Having NPC’s that use bane attacks based in the weapon even have something like bane focus persistent damage on a might character will lose that’s great without the right weapon.
Disarming ranged weapons, with extraordinary or ranged weapons you can disarm firearms at a distance.
Disarming shield’s dies lower the defence and is rly good on defence based characters.
It’s also worth mentioning that is almost hard to make a character that can’t use the disarm action with all the attributes you can use for it and you only need 3 or 2 points if you use a weapon with the bane.
So I assume it’s a bit balanced around being so accessable compared to other games where you need to specialise in order to do it
I had the same problem a while ago, but I guess my answer was less elaborate and extensive than yours: I’ve house-ruled that if someone with a melee weapon is disarmed, won’t get an advantage if they are using unarmed strikes instead. So instead of putting a penalty on it, I removed the incentive from it and only allow unarmed strikes to get advantage if it’s a character’s primary melee mode of attacking.
Edit: I also agree with Sam though, that the question “Would this character know how to use this weapon?” could solve this question just as easily and you remove the advantage based on that answer.

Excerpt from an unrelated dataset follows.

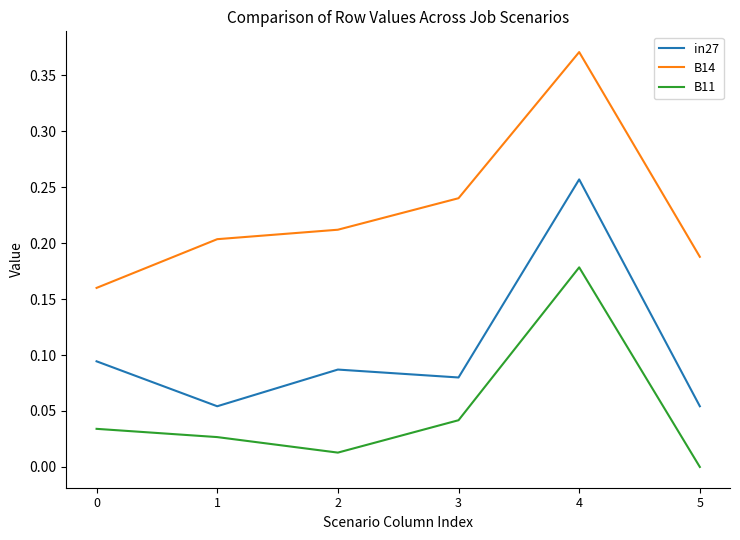

How many values in the B11 series exceed 0?

5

There is also something like technology level, you may opt to give unarmed enemy simple disadvantage on attack, for example if a character wears steel armor. From the other hand you can give advantage to attack such creature with weapon, because it’s harder to parry such attack with bare hands. From my point of view it’s better to have different fighting style for monk and swordsman. Monk’s fists have, in fact, harder bones and thicker skin and they are trained in hand to hand combat, when swordsman is untrained, or at least less trained than a monk, so it makes sense to give them advantage in this kind of situation. Plus your player see that the did something and not just wasted a turn.
Additionally you can describe different styles of combat, makes martial combat look superior than more direct style called “punch till it stops moving”.